> Required work:
(1) In the forum post about convolution feature maps, what kernel volume does the poster guess is required?
(2) Reproduce the forum post on convolution kernels word for word, from "for sake of" to "like avg/sum/max etc.?".

> Excerpt provided:
::::::::

Current Understanding - when we say 10 * 10 * 16 w.r.t. feature maps or kernels, it’s 10 * 10 as spatial dimension i.e. height * width & 16 represents number of such 10 * 10 feature maps or kernels
correct me if I am wrong in my understanding
now my doubt,
For example, If I have 10 * 10 * 6 input feature volume & I want 10 * 10 * 16 output feature volume (padding=same), if I am using a 3 * 3 spatial dimensional kernels, my questions are below,
-
What will be the kernel volume required? I am guessing its 3 * 3 * 16 i.e. 16 different kernels of 3 * 3 spatial dimensions, but not sure.
-
If it’s 3 * 3 * 16, how the convolution operation is taking place? like how we are getting 16 output feature maps by performing convolution between 6 (input features each of 10 * 10) & 16 (kernels each of 3 * 3)
Theory 1 - Is it like one 3 * 3 * 1 kernel convolve over all 10 * 10 * 16 input channels to give me one 10 * 10 * 1 output channel, then the next 3 * 3 * 1 kernel convolve over 10 * 10 * 16 input channels to give another 10 * 10 * 1 output channel, & we are staking them to get 10 * 10 * 2 output channels after using 2 kernels? So after using all 16 kernels we get 16 output channels is it the case. -
If the Theory 1 is correct, how does the convolution operation takes place?
for sake of simplicity, Say we reduce the input channels to 10 * 10 * 2, channel 1 - Red, channel 2 - Green,
We reduce the filter to just one 3 * 3 * 1,
Now I know that when I put 3 * 3 * 1 filter on Red channel’s top left corner after performing convolution I get a single value as output, same will happen after performing convolution with same kernel on top left corner of Green channel, but now I have 2 values, one from each channel, I know that the output should be 1 value, the question is how we are getting from this 2 values to output 1 value? are we using some aggregation like avg/sum/max etc.?
some reference docs/links would be preferable if you could share,
thanks.

::::::::

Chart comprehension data

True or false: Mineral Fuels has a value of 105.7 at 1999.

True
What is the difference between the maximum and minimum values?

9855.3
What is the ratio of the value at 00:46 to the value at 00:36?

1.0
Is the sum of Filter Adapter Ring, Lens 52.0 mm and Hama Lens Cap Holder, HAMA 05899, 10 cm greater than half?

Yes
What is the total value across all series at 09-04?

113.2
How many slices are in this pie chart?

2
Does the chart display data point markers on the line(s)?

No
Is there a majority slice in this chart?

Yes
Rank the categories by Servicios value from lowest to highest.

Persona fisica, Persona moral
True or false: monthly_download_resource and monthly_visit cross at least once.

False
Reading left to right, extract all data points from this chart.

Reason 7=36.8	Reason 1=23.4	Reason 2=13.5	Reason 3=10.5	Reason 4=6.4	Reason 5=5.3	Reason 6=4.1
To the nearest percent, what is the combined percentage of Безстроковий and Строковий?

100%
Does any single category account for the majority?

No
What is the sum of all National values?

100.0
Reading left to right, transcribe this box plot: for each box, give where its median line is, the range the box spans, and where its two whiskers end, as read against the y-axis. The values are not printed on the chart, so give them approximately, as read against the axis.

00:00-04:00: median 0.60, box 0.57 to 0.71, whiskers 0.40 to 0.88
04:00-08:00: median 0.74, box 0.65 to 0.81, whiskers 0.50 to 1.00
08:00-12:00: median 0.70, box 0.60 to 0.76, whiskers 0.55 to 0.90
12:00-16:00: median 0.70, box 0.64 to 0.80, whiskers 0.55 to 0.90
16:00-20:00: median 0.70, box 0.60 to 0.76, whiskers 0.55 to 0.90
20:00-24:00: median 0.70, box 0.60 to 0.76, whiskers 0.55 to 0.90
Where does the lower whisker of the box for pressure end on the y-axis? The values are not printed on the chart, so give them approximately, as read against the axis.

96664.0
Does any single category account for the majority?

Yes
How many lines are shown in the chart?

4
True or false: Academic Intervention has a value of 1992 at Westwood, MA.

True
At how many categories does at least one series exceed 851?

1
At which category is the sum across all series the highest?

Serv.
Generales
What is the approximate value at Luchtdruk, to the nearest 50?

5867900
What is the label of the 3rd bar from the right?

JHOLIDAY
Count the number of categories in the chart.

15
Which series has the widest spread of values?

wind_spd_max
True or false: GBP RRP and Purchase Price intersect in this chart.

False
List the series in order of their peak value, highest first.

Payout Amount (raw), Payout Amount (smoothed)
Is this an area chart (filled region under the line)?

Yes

::::::::

> Responses for each task:
(1) 3 * 3 * 16, meaning 16 different kernels of 3 * 3 spatial dimensions.

(2)
for sake of simplicity, Say we reduce the input channels to 10 * 10 * 2, channel 1 - Red, channel 2 - Green,
We reduce the filter to just one 3 * 3 * 1,
Now I know that when I put 3 * 3 * 1 filter on Red channel’s top left corner after performing convolution I get a single value as output, same will happen after performing convolution with same kernel on top left corner of Green channel, but now I have 2 values, one from each channel, I know that the output should be 1 value, the question is how we are getting from this 2 values to output 1 value? are we using some aggregation like avg/sum/max etc.?